*SOURCE:*
- - - -
June 11, 2022 at 6:54 pm | Posted in Reviews | Leave a comment

Wavejumpers: The Sunken Treasure EP
Underground Resistance doesn’t release new music very often, so a new batch of fresh releases and reissues is major news. Unfortunately
Submerge wasn’t open this year during Movement weekend, but the nearby
Underground Music Academy hosted a popup shop which stocked some UR merchandise. The most buzzed-about new UR release is the EP by
Wavejumpers, a duo including Tyree Stinson, brother of the late James Stinson of Drexciya. Tyree previously released music on UR as part of the Aquanauts. As expected, this is Drexciyan electro machine funk, although it seems a little more repetitive than that group. The tracks are meant to be played at 33, but there’s pitched down voices and kind of stiff midtempo beats, yet it clearly sounds wrong at 45. The last track has a pretty excellent groove but the ending is surprisingly abrupt. It’s a good record but it isn’t going to surprise anyone who is familiar with Drexciya or UR.

Mano De Fuego: 12″ EP
Mano De Fuego, on the other hand! I had no idea what I was in for, and as soon as I put the needle down on the first side, I was just grinning from ear to ear. Straight up classic UR, at their most positive and uplifting. “Sol” just bleeds sunshine and I could listen to it on loop for hours. “Descenso” is more electro, and “Mito” is another truly joyous, lightbringing UR-style techno-soul track. Just a lovely, amazing record. Essential UR and an excellent first showing from the mysterious Cedillo Brothers.
- - - -
Reproduce word for word the stretch of the record review above that starts with "Mano De Fuego: 12″" and ends with "mysterious Cedillo Brothers.".

*COLLECTED DATA:*
- - - -
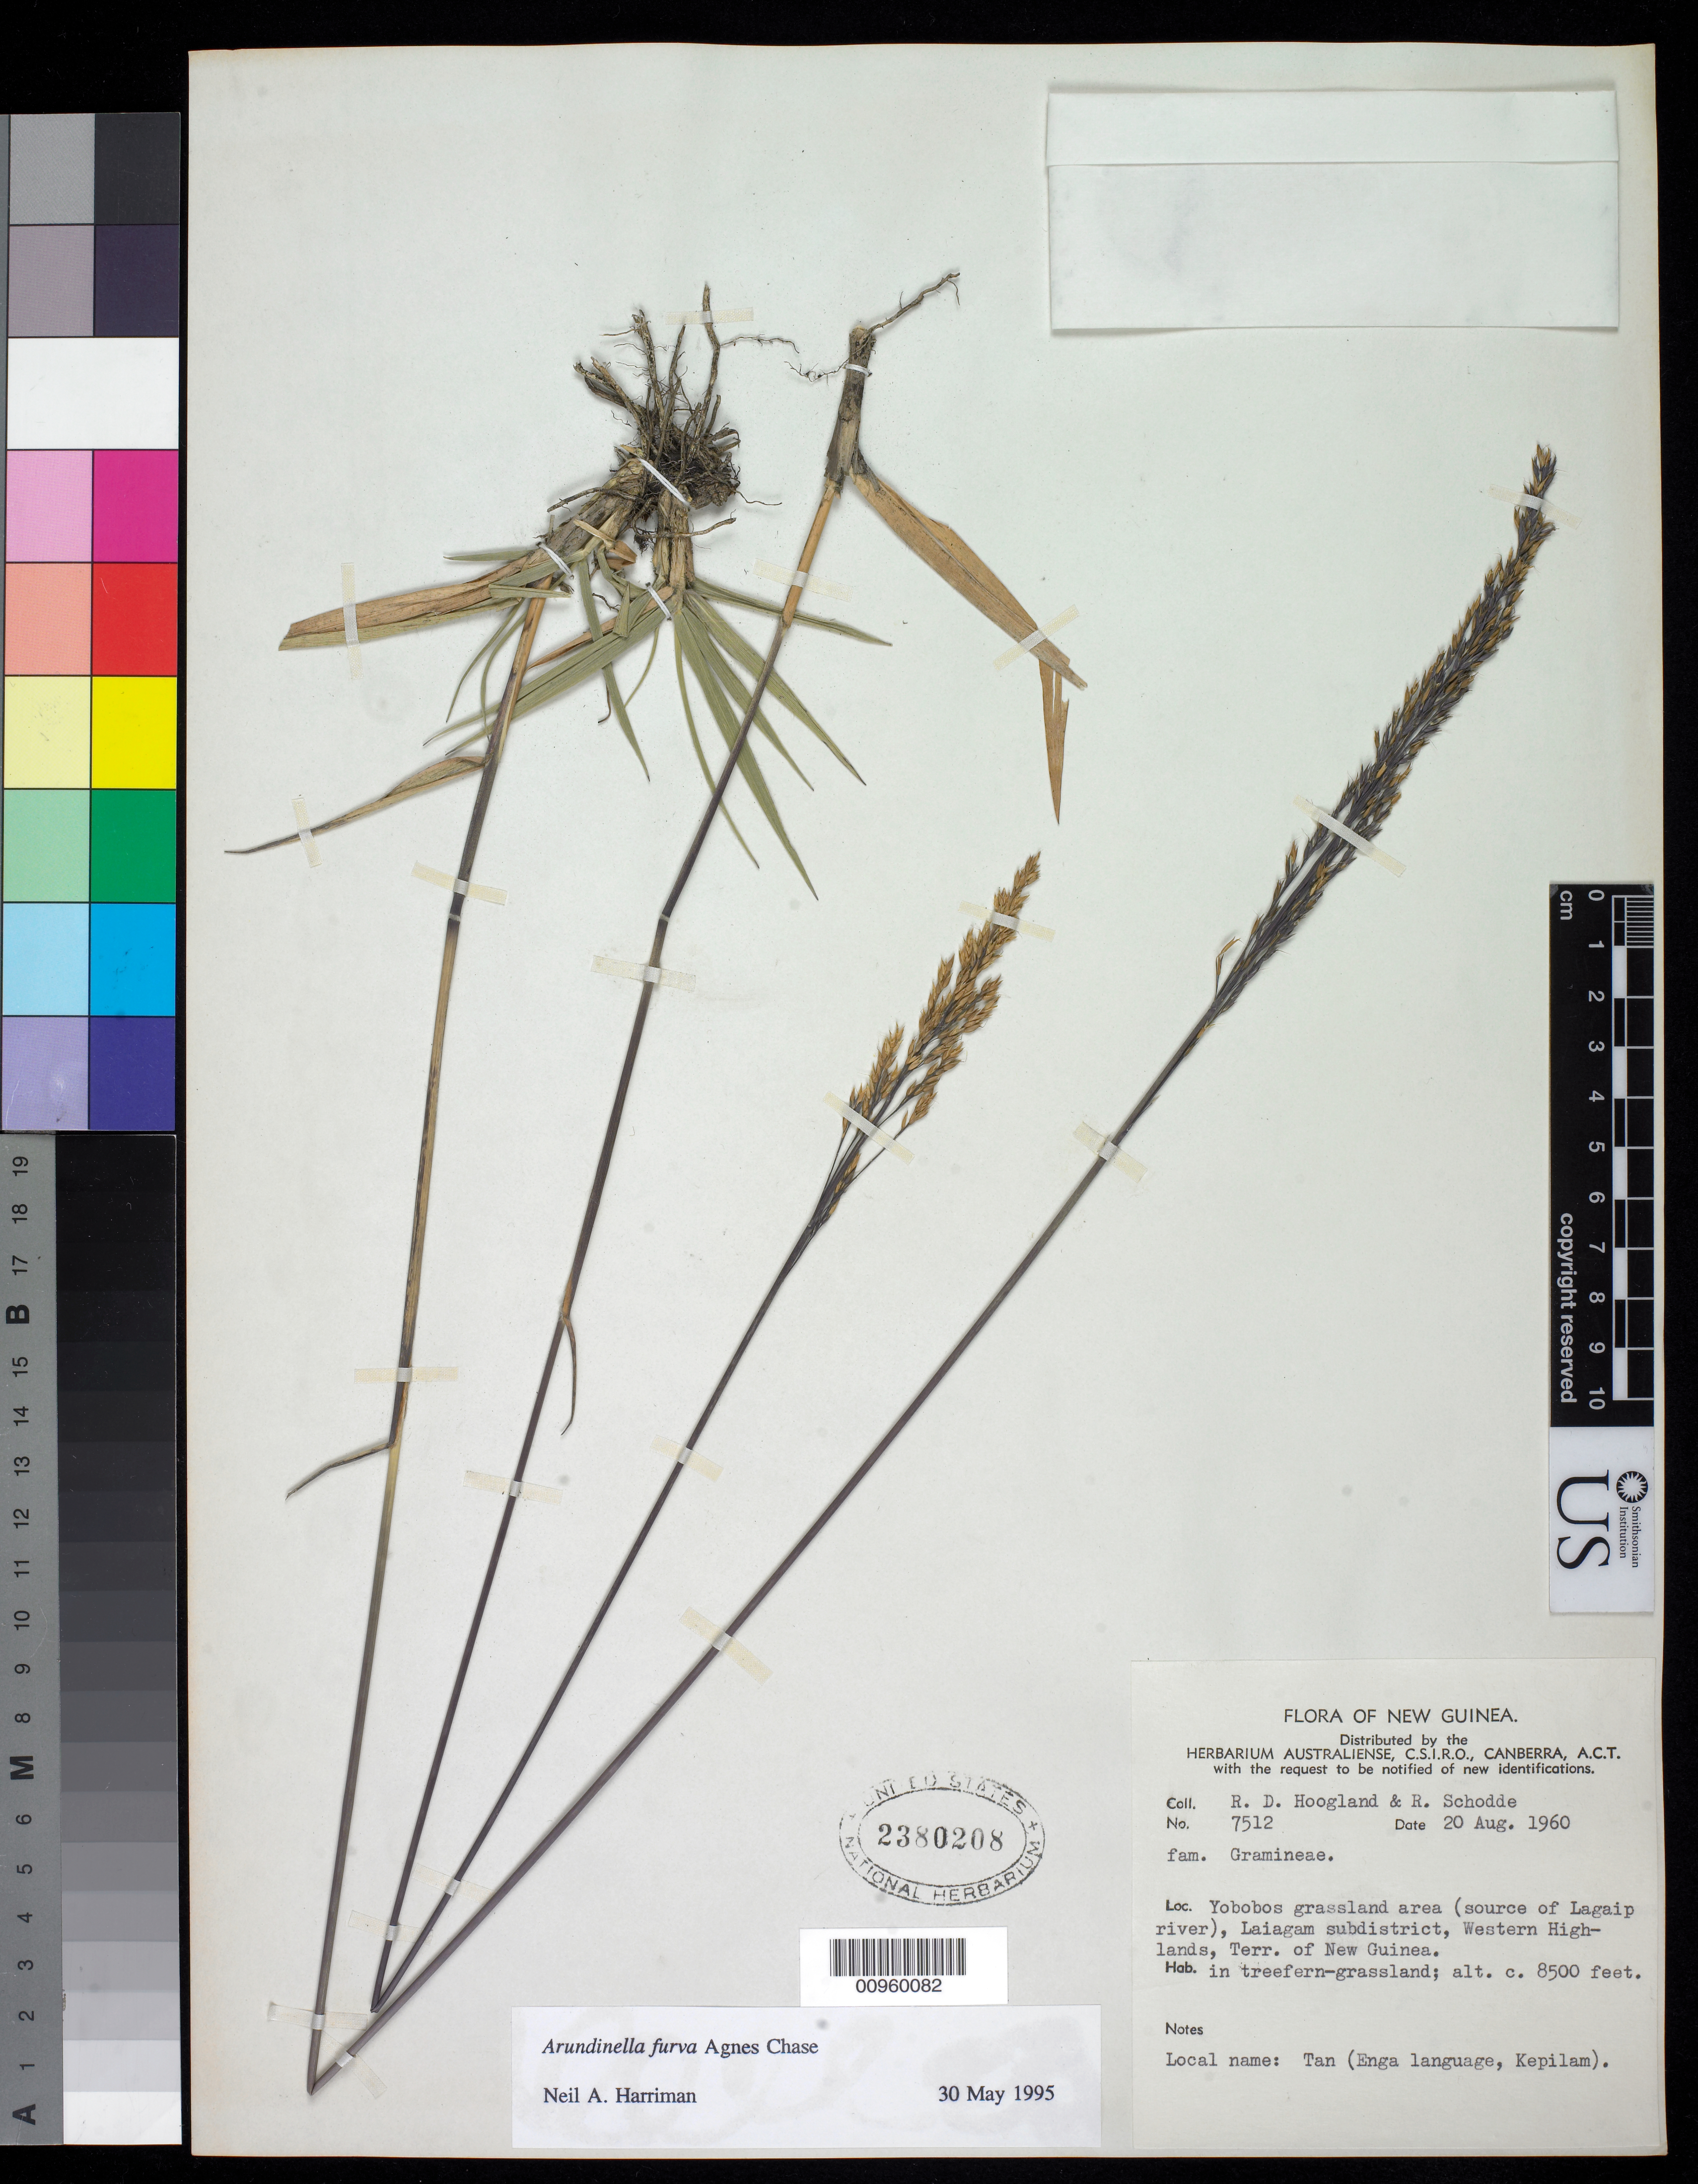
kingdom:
- - - -
*RESULT OF THIS EXERCISE:*
Mano De Fuego: 12″ EP
Mano De Fuego, on the other hand! I had no idea what I was in for, and as soon as I put the needle down on the first side, I was just grinning from ear to ear. Straight up classic UR, at their most positive and uplifting. “Sol” just bleeds sunshine and I could listen to it on loop for hours. “Descenso” is more electro, and “Mito” is another truly joyous, lightbringing UR-style techno-soul track. Just a lovely, amazing record. Essential UR and an excellent first showing from the mysterious Cedillo Brothers.